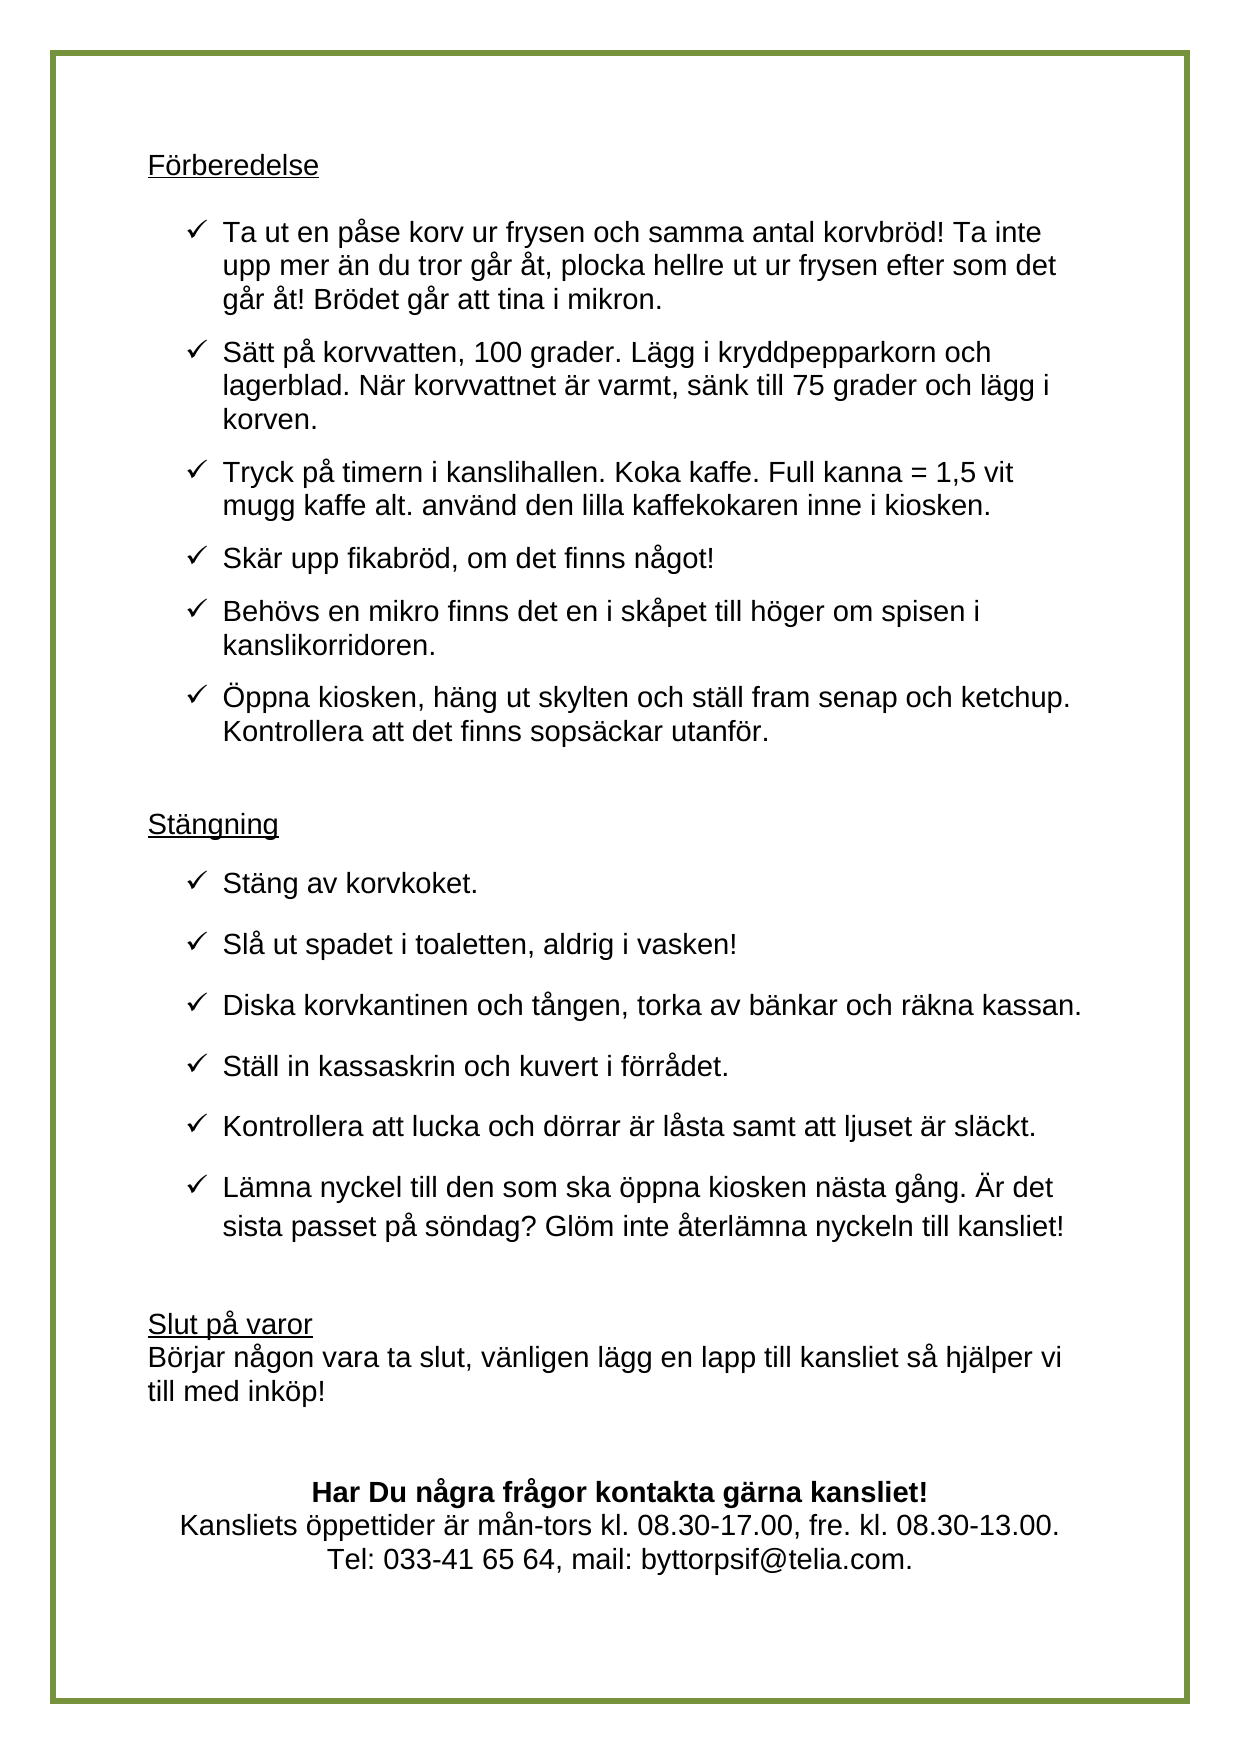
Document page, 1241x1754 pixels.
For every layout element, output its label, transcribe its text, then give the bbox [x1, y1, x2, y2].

list Ta ut en påse korv ur frysen och samma antal korvbröd! Ta inte upp mer än du tror går åt, plocka hellre ut ur frysen efter som det går åt! Brödet går att tina i mikron. [185, 215, 1093, 316]
list Slå ut spadet i toaletten, aldrig i vasken! [185, 927, 1093, 961]
list Tryck på timern i kanslihallen. Koka kaffe. Full kanna = 1,5 vit mugg kaffe alt. använd den lilla kaffekokaren inne i kiosken. [185, 455, 1093, 522]
text Har Du några frågor kontakta gärna kansliet! [147, 1474, 1093, 1508]
list Ställ in kassaskrin och kuvert i förrådet. [185, 1049, 1093, 1082]
text Kansliets öppettider är mån-tors kl. 08.30-17.00, fre. kl. 08.30-13.00. [147, 1508, 1093, 1542]
text Slut på varor [147, 1307, 1093, 1340]
list Kontrollera att lucka och dörrar är låsta samt att ljuset är släckt. [185, 1109, 1093, 1143]
list Behövs en mikro finns det en i skåpet till höger om spisen i kanslikorridoren. [185, 594, 1093, 661]
list Öppna kiosken, häng ut skylten och ställ fram senap och ketchup. Kontrollera att det finns sopsäckar utanför. [185, 681, 1093, 748]
text Förberedelse [147, 148, 1093, 181]
list Sätt på korvvatten, 100 grader. Lägg i kryddpepparkorn och lagerblad. När korvvattnet är varmt, sänk till 75 grader och lägg i korven. [185, 335, 1093, 436]
text Börjar någon vara ta slut, vänligen lägg en lapp till kansliet så hjälper vi till med inköp! [147, 1340, 1093, 1407]
list Lämna nyckel till den som ska öppna kiosken nästa gång. Är det sista passet på söndag? Glöm inte återlämna nyckeln till kansliet! [185, 1170, 1093, 1242]
list Skär upp fikabröd, om det finns något! [185, 541, 1093, 575]
text Stängning [147, 807, 1093, 841]
list Diska korvkantinen och tången, torka av bänkar och räkna kassan. [185, 988, 1093, 1022]
text Tel: 033-41 65 64, mail: byttorpsif@telia.com. [147, 1542, 1093, 1575]
list Stäng av korvkoket. [185, 867, 1093, 900]
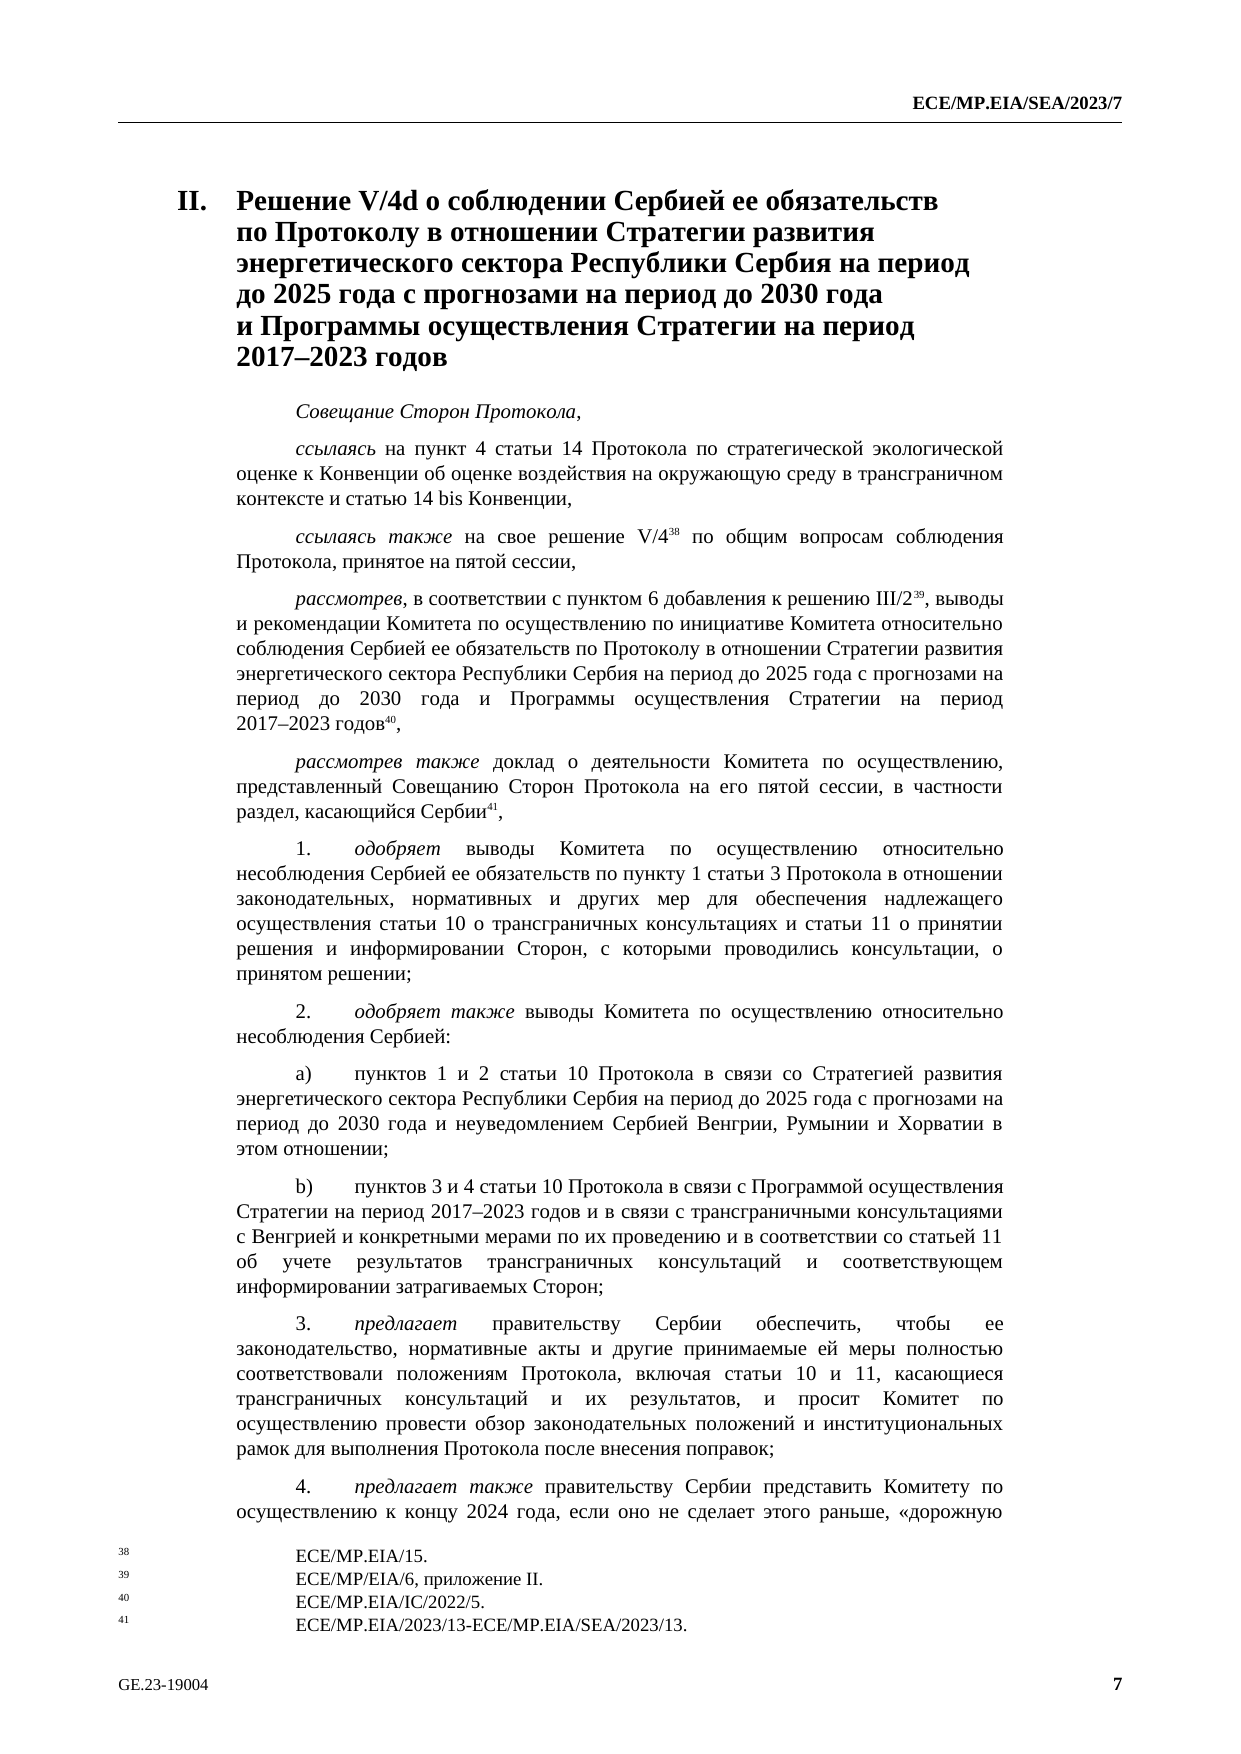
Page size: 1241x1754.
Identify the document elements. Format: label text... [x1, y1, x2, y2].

Activity
I would like the material repeated in full and exactly, with its images omitted.

Output
Document page, 1241x1754 pixels.
For every layout element, output its label, transcribe its text, then give the bbox [x1, y1, x2, y2].

list Ta ut en påse korv ur frysen och samma antal korvbröd! Ta inte upp mer än du tror går åt, plocka hellre ut ur frysen efter som det går åt! Brödet går att tina i mikron. [185, 215, 1093, 316]
list Slå ut spadet i toaletten, aldrig i vasken! [185, 927, 1093, 961]
list Tryck på timern i kanslihallen. Koka kaffe. Full kanna = 1,5 vit mugg kaffe alt. använd den lilla kaffekokaren inne i kiosken. [185, 455, 1093, 522]
text Har Du några frågor kontakta gärna kansliet! [147, 1474, 1093, 1508]
list Ställ in kassaskrin och kuvert i förrådet. [185, 1049, 1093, 1082]
text Kansliets öppettider är mån-tors kl. 08.30-17.00, fre. kl. 08.30-13.00. [147, 1508, 1093, 1542]
text Slut på varor [147, 1307, 1093, 1340]
list Kontrollera att lucka och dörrar är låsta samt att ljuset är släckt. [185, 1109, 1093, 1143]
list Behövs en mikro finns det en i skåpet till höger om spisen i kanslikorridoren. [185, 594, 1093, 661]
list Öppna kiosken, häng ut skylten och ställ fram senap och ketchup. Kontrollera att det finns sopsäckar utanför. [185, 681, 1093, 748]
text Förberedelse [147, 148, 1093, 181]
list Sätt på korvvatten, 100 grader. Lägg i kryddpepparkorn och lagerblad. När korvvattnet är varmt, sänk till 75 grader och lägg i korven. [185, 335, 1093, 436]
text Börjar någon vara ta slut, vänligen lägg en lapp till kansliet så hjälper vi till med inköp! [147, 1340, 1093, 1407]
list Lämna nyckel till den som ska öppna kiosken nästa gång. Är det sista passet på söndag? Glöm inte återlämna nyckeln till kansliet! [185, 1170, 1093, 1242]
list Skär upp fikabröd, om det finns något! [185, 541, 1093, 575]
text Stängning [147, 807, 1093, 841]
list Diska korvkantinen och tången, torka av bänkar och räkna kassan. [185, 988, 1093, 1022]
text Tel: 033-41 65 64, mail: byttorpsif@telia.com. [147, 1542, 1093, 1575]
list Stäng av korvkoket. [185, 867, 1093, 900]
Page size: 1241x1754.
Identify the document elements. Format: label text... [x1, y1, x2, y2].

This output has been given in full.